According to the Bureau of Labor Statistics, in September 2009 the average amount of time a laid-off worker spends unemployed was a staggering 6.5 months.
Would it surprise you to learn that survivors can suffer just as much, if not more, than colleagues who get laid off?
But despite the hardships of long-term unemployment, many people find the time off a pleasant surprise and take advantage of the lax schedule between job-hunting activities. Out-of-work professionals have found themselves using their free time for everything from family bonding and reconnecting with old friends to spending more time at the gym.

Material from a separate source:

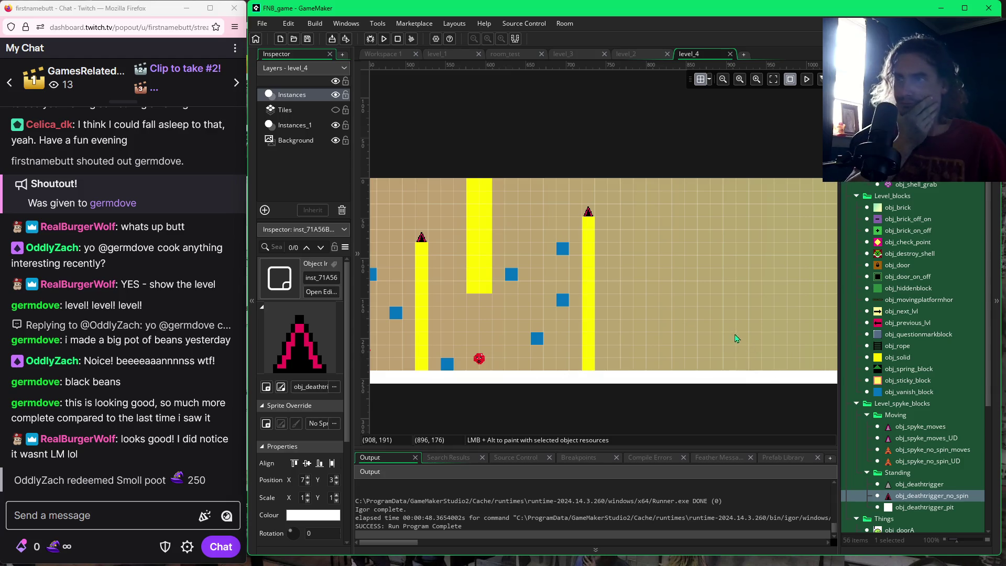
pyautogui.scroll(1, 917, 291)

A team of academic researchers who embedded themselves at Boeing from 1996 to 2006, a tumultuous decade during which the company laid off tens of thousands, were surprised when interviewing and testing 3,500 Boeing employees--from line workers to senior executives. However, they shouldn't have been surprised if they knew the corporate culture. For when I was working as a vendor to Boeing in the late 1960s through 1972, another difficult time for the company, employees were afraid to take vacations because their office might be cleaned out prior to their return to work--a clear signal that they had been laid off.
The results of the 1996-2006 study will appear next year in a Yale University Press book called Turbulence: Boeing and the State of American Workers and Managers. "How much better off the laid-off were was stunning and shocking to us," says Sarah Moore, a University of Puget Sound industrial psychology professor who is one of the book's four authors.
In the greatest surprise of all, the researchers discovered that the people who had been laid off often were happier than those left behind. Many had new jobs, even if they didn't always pay as well. Over and over, Moore says, average depression scores were nearly twice as great for those who stayed with Boeing vs. those who left.
The researchers say that thanks to the unceasing uncertainty inside Boeing, those who left felt as though they had escaped a bad marriage. At the time, one Boeing employee told researchers: "You feel better when someone takes their foot off your neck."